I have been called to serve as a missionary for the Church of Jesus Christ of Latter-day Saints in the New Jersey Morristown Mission, speaking Spanish! This blog will be updated weekly with my adventures!

Tuesday, August 19, 2014

Ellis Island and Other Adventures

 
The view of New York City from the edge of my area in Union City. Pretty sweet!
 Hello everyone! I have officially been in Jersey for 2 weeks!

Union City is so awesome. This week I learned that it is the most densely populated city in America! I can definitely believe that! Everyone here lives in tiny little apartments. And every building has SUPER steep stairs because there's not much room because there are so many people crammed into one building. Union City High School is in my area and guess what! This city is so densely populated that the high school has its football field on the roof. Pretty crazy.

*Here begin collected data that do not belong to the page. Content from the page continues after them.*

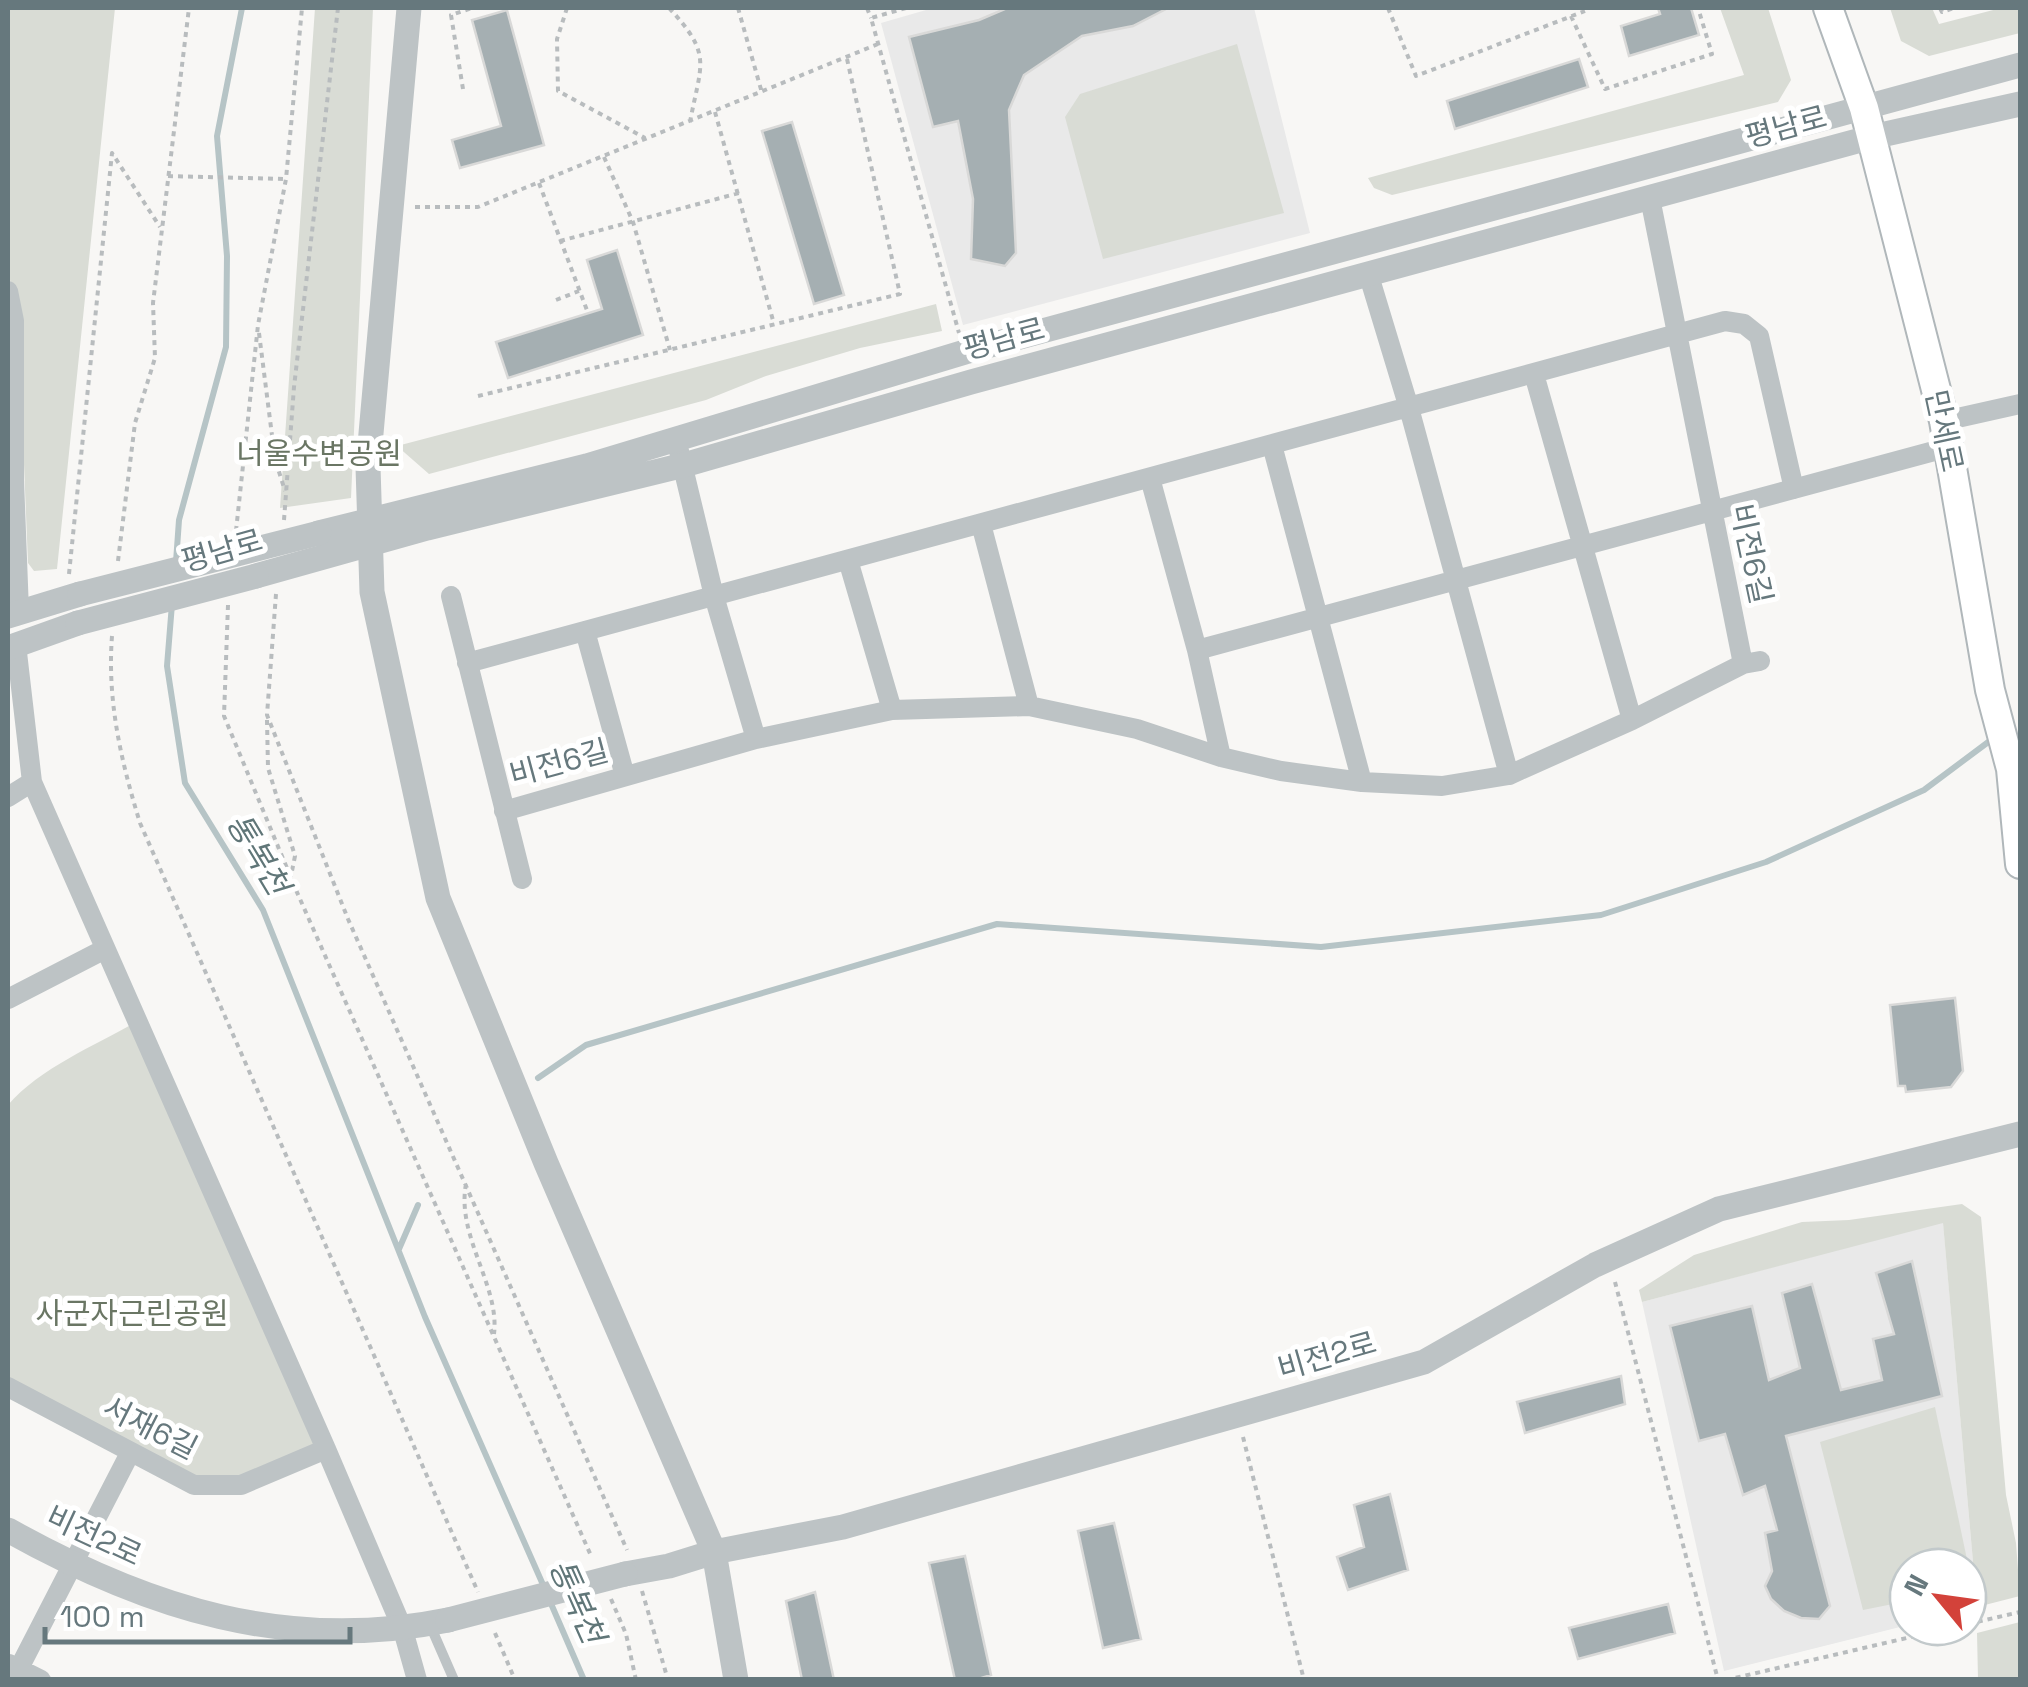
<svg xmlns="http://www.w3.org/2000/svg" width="2028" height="1687" viewBox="0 0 2028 1687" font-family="'Space Grotesk','Noto Sans KR',sans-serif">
<rect width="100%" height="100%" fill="#f8f7f5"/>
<path fill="#e9e9e9" d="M933,8H1254L1310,233L963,325L881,23Z
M1943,1222L1977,1607L1968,1609V1567H1908V1625L1724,1671L1642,1302Z"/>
<path fill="#d9dcd5" d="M8,8H115L57,569L34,571L28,563L18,316L8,271Z
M315,8H373L351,498L280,508Z
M1720,8H1768L1791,80L1778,102L1392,195L1374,188L1368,178L1744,75Z
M1890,8H1932L1939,24L2001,8H2020V33L1929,56L1901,41Z
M1237,44L1284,213L1103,259L1065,117L1080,94Z
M936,304L942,331L860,348L766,376L706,400L429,474L397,446Z
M136,1022L326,1449L241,1485H194L8,1387V1105C40,1068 94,1046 136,1022Z
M1962,1204L1981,1217L2006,1495L2016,1543L2020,1596L1977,1607L1943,1223L1642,1302L1639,1290L1694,1255L1802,1222L1849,1220Z
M1935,1407L1973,1588L1968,1590V1567H1908V1601L1863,1610L1820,1442Z
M2020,1622V1679H1978L1977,1633Z"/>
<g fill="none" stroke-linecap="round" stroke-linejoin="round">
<path stroke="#b6c4c6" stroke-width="6" d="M176,562L179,520L226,347L227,256L217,136L242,8
M172,604L167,666L185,783L263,910L425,1317L544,1587
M538,1078L586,1045L997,924L1321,947L1601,915L1766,862L1924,790L1995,737
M399,1249L418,1205
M549,1599L584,1680"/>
</g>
<path fill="#a5afb2" stroke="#d9d9d8" stroke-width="2.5" d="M1007,8H1168L1133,26L1082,36L1024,75L1009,110L1016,253L1005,266L971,259L973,199L958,121L933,127L909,37L979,20Z
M1658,8H1691L1699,35L1629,56L1621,26L1660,14Z
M507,10L544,145L460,168L452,140L501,126L472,20Z
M1579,59L1588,87L1455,129L1447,101Z
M792,122L844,295L814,304L762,131Z
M617,250L643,335L508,378L496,342L602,309L587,260Z
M1955,998L1963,1071L1951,1087L1906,1092L1905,1086H1898L1890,1005Z
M1912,1261L1942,1396L1786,1436L1830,1606L1819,1619L1801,1618L1784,1611L1771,1599L1765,1586L1772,1571L1765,1533L1777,1530L1765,1486L1743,1495L1725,1434L1699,1441L1670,1326L1752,1306L1769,1380L1800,1368L1782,1293L1812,1284L1841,1390L1882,1380L1873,1339L1894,1334L1876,1273Z
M1621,1376L1625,1404L1525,1433L1517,1402Z
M1390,1494L1408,1570L1348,1590L1337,1557L1364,1547L1354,1505Z
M1114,1523L1141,1639L1103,1648L1078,1531Z
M965,1556L991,1675L975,1680H955L929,1563Z
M815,1592L834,1680H802L786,1601Z
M1668,1604L1675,1633L1578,1659L1569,1628Z"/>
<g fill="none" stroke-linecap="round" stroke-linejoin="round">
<g stroke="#b0b7ba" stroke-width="32">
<path id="secondary" d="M1828,8L1864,108L1944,421L1990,690L2011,769L2020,864"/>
</g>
<path stroke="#b8bcbe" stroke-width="4" stroke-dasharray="5 5" stroke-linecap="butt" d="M567,8L557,39L558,91L645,138
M669,8C713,55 701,63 690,122
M738,8L762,93
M867,8L871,18
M906,8L871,18L959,333
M1388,8L1416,76L1585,11
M1940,8L1942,12L1954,8
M1571,16L1605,89L1712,54L1698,8
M463,89L451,15L472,8
M715,112L774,324
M604,157L633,222L670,350
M168,176L286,179
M539,183L588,313
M415,207H478L878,44
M560,241L739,193
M556,300L579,291
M259,333L275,459L285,491
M478,396L900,294L847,59
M284,520L294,387L338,8
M236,531L258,325L286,179L302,8
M118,561L135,423L155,358L153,303L189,8
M69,574L112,153L160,227
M276,594L267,715L348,919L627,1550
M228,605L224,716L296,890L592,1558
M112,636C107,701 121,761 140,823L478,1592
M267,720L268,768L295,856L291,876
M466,1184C456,1236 500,1286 494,1334
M1615,1282L1718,1680
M1243,1437L1304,1680
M642,1591L668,1680
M611,1599L626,1634L636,1680
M1968,1624L2020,1612
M495,1633L515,1680
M1726,1680L1954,1627"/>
<path stroke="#bdc3c5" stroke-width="10" d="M430,1625L454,1680"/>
<path stroke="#bdc3c5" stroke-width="20" d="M1650,198L1743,664
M1369,276L1409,408L1509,775
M8,291L14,321V480L19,611
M1534,374L1632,720
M1944,421L2020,404
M1272,445L1362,782
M679,451L714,596L756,739
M1150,478L1197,650L1221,757
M981,524L1029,706
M848,560L892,710
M451,596L522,879
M585,631L625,776
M16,644L32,782L326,1449L403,1630L417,1680
M1197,650L1949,447
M467,663L1725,321L1744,324L1759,336L1794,489
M8,797L32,782
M504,811L756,739L892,710L1029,706L1137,729L1221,757L1281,771L1362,782L1442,786L1509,775L1632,720L1743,664L1760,661
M8,999L105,949
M8,1387L194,1485H241L326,1449
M9,1664L41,1680
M13,1680L130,1453"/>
<path stroke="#bdc3c5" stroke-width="25" d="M409,8L368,467L372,592L438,898L546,1163L714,1552L736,1680
M319,533L587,466L965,352L2020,65
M256,576L427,528L684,465L971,382L1872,137L2020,104
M8,616L80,594
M8,648L78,623
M8,1530C148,1608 287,1653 448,1620
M625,1574L669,1566L714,1552L843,1527L1424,1362L1595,1265L1719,1209L2020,1134"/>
<use href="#secondary" stroke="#fff" stroke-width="28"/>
<path stroke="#bdc3c5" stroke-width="25" d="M80,594L319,533
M78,623L256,576
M448,1620L625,1574"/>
</g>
<g text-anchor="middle" stroke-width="10" stroke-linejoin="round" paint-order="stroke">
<g font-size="30" fill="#66787d" stroke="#fff">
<text transform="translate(1786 127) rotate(-15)" y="10">평남로</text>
<text transform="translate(1004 339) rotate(-15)" y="10">평남로</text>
<text transform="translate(1944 431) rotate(78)" y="10">만세로</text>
<text transform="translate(222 551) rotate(-16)" y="10">평남로</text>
<text transform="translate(1751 554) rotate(78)" y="10">비전6길</text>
<text transform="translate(559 763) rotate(-15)" y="10">비전6길</text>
<text transform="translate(1327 1356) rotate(-16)" y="10">비전2로</text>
<text transform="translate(150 1428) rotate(27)" y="10">서재6길</text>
<text transform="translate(94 1536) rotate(25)" y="10">비전2로</text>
</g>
<g font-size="30" fill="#6a7664" stroke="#fff">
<text x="319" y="464">너울수변공원</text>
<text x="132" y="1324">사군자근린공원</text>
</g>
<g font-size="32" font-style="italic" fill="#607678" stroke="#fff">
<text transform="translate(258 854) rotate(59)" y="11">통복천</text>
<text transform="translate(577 1601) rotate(66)" y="11">통복천</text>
</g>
</g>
<rect width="2028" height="1687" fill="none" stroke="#66787d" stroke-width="20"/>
<g transform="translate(1938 1597) rotate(299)"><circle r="48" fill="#ffffff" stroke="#c2c9cb" stroke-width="2.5"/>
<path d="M0-8L18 38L0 25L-18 38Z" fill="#d3423a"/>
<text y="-15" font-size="28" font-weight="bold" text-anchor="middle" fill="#66787d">N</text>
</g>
<path d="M45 1627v15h305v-15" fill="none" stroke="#66787d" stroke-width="5"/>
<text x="60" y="1627" font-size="30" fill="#66787d" stroke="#ffffff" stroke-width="8" paint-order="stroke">100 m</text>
</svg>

Almost everyone in my area speaks Spanish. It is so fun to talk to people on the street because the first thing you ask is "De donde es?" (Where are you from?) and you never know what the answer is going to be because the people here are from so many different countries.

I've already had quite a bit of foreign food. There is a restaurant here called "Noches de Colombia" that has really good Colombian food and we eat there sometimes. Also this week two different Dominican families had us over to dinner and fed us some Dominican food called Mangu. It's like mashed up plantains with spices and salami. It's different than what I'm used to but I like it!

I'm getting lots of good ol' American food too. Every Pday we go to Walmart and get whatever groceries we need. Also last Pday we went to the mall and got lunch at Panda Express and Jamba Juice. Haha perks of serving stateside!

We don't knock on doors here. We really don't need to because we already have so many people we are teaching, and because we do a lot of street contacting. There are so many people walking down the sidewalk and we will just go up to them and start talking to them about who we are. We have found some really great people that way.

So here's a little about some of the people we are working with right now:

Emilio is a recent convert who is from Ecuador. He was baptized two days before I got here. We are working with him to get him to the temple so he can do the work for his father who died a while ago. He's really excited about the Gospel. He also really wants to have an eternal marriage and he is looking for a wife right now. He's so great.

Evelyn is an 8 year old girl. Her parents are from Guatemala and they are inactive. But Evelyn really loves church and really wants to get baptized. We are at her house teaching her almost every day. She has a baptismal date for September 7th. But her mom says she will only let her get baptized if she starts behaving better, because she doesn't always behave well. So we made her a cute little calendar where her mom puts a sticker on at the end of each day if she behaved well, and she gets to get baptized if she gets a certain number of stickers. So far it seems to be helping!

Eddy is a 13 year old boy and is Evelyn's cousin. He was baptized a couple years ago but then went inactive. We are working with him to get him to go t church more. He totally loves us. When I first got here he was really rude to us and wouldn't even talk to us, but now he's always asking us to come and teach him. It's so cute. He admitted that part of why he likes us so much is because he thinks we're pretty, but we're getting him to focus more on what we have to say than what we look like. Haha he's so funny. He's started going to church more often now that we're working with him.

The sisters in my mission who are serving in the areas close to New York City get to go to Ellis Island once in a while and volunteer. And I got to go on Saturday! It was so cool. I'm such a US History nerd so it was really exciting for me to be in a place that is so important in American history. When we volunteer there, we go into the family history center. It basically is a big room with a bunch of computers where the visitors and tourists can sit down and go through the Ellis Island database and look for the records of their ancestors who came into America through Ellis Island. We walk around and help people who are having trouble finding the name they are looking for. Sometimes when people from Europe entered America, they changed the spelling of their name to make it seem more "American" so they would "fit in better" in America. Because of this, a lot of people only have the American name of their ancestor, when in the database the person is in there with the European spelling. We help them with things like that. For example there was an old man there looking for the record of his father who came to America from Poland in 1909. He was looking under the name "Jacob" and couldn't find it. We helped him and told him to use the Polish spelling which is "Yakob" and then he found his father's record! It is so cool to see how happy people get when they find an ancestor they've been looking so hard for. During our lunch break we got to walk around Ellis Island and take pictures. From one side of the island there is a fantastic view of New York City. It is like right there! And from the other side of the island, we can see the Statue of Liberty pretty well! Of course I got super excited because it was my first time seeing the Statue of Liberty.

I love New Jersey!
xoxo Hermana Harris

Selfie with Lady Liberty (it was really windy as you can tell from my hair)
 
Colombian food that a member of the ward fed me. It's got chicken, rice, corn, potatoes, and plantains. It was really good!